I am not sure a really great solution exists, but some possible options are:

  • arena with a lifetime
  • arena with indexes (basically, type Arena<T> = Vec<T>, and you use usize rather than &'_ T to represent a reference). In this solution, you don't have a lifetime, but you'll need to pass-in the arena for both allocations and usages.
  • object pool: you store a thread-local Vec<T> and manipulate T via Handler<T>, which pick a free T from the list on creation and put it back on destruction. Note that this is not exactly the same as arena, because you still have a no no-op Drop of Handle

I've also noticed that the reason why C++ version needs allocation here (if I am not misreading the code) is that dynamic dispatch is used, and you sort-of have to heap-allocate dynamically dispatched things. Replacing dynamic dispatch with an enum might help to keep everything on the stack.

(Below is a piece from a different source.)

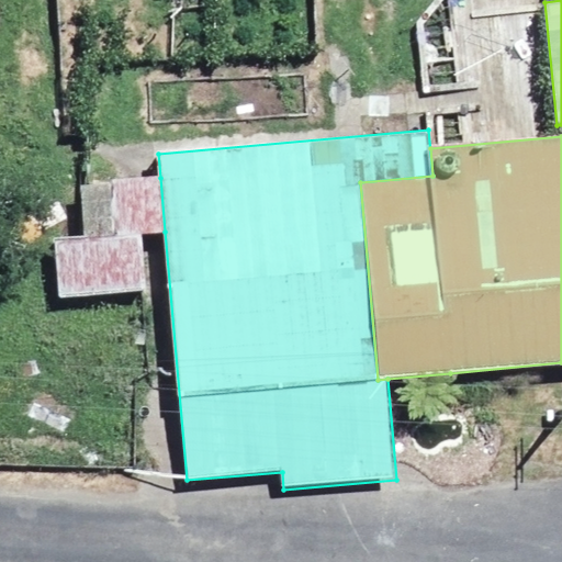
[(141,234),(165,232),(160,178),(79,184),(83,238),(141,234)]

Otherwise, I'd probably go with an index-based arena approach.

3 Likes

If you want to be a bit safer and avoid the ABA problem (While it has it's origins in multi-threading, it does also show up with using a Vec<_>/index pair), you can use the generational-arena crate

2 Likes

I think the problem is that then the arena would contain only elements of the same type. But the C++ code handles many different structs/classes in the same memory block. Or did I misinterprete the docs?

1 Like

No, that is a drawback. You could wrap it in a type-map, but that is additional complexity.

Objects belong to to the arena (they're invalidated when the arena is reset or freed), so they do have a lifetime tied to the arena.

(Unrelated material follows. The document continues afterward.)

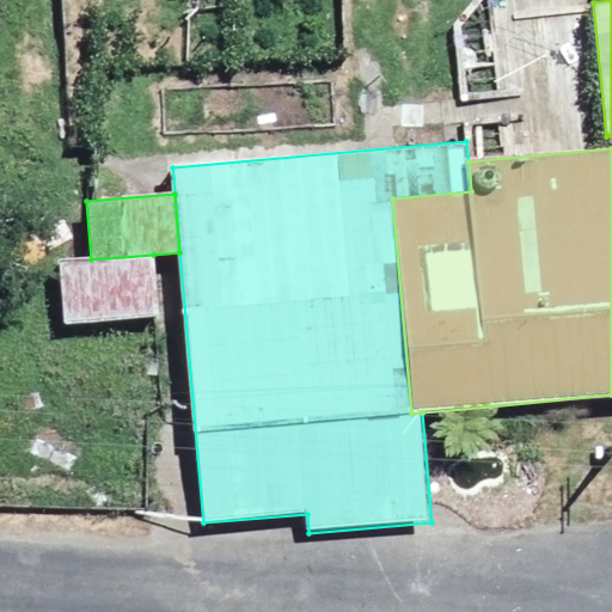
[(159,320),(153,255),(91,259),(56,263),(62,330),(159,320)]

C++ version of the arena does return references with lifetimes. C++ just doesn't have a syntax to express it :slight_smile:

So I suggest giving it a try. Note that you don't need to change nested objects struct Foo {bar: Bar} to references struct Foo<'nope> {bar: &'nope Bar}, so the impact should be minimal, limited to cases where you currently use Box.

2 Likes

Thanks, that is a good observation and worth to try. I started doing this for just a couple of implementors of the Fresnel trait so see if it would compile and what kind of changes that will introduce, but commit e59038a is a start and I will try to do this for e.g. the Bxdf trait (and others). Let's see how the render times (hopefully) go down and if I can get away without an arena-based allocation ...

1 Like

I'm curious as to how your results are so far?

Not too good so far. I kind of know where to go, but I have to take small steps which still need a lot of changes in many files until they compile again. I'm moving more and more stuff from the heap to the stack, and use enum instead of trait, but the speedup will only show once I was able to deal with stuff like SurfaceInteraction (the slightly better version currently looks like this). Hopefully at the end of the week there will be some speed improvements, but it's a long way to go ... Nevertheless, using heaptrack gives some inside of the changes made ... Hopefully for the better :sweat_smile:

Currently I just avoid the arena based allocation and hope that only C++ really needs it. But I could be wrong ...

1 Like

Don't forget there are other allocators to try for rust as well (it used to come built in with another but it changed to the system malloc a while back).

1 Like

This topic was automatically closed 90 days after the last reply. New replies are no longer allowed.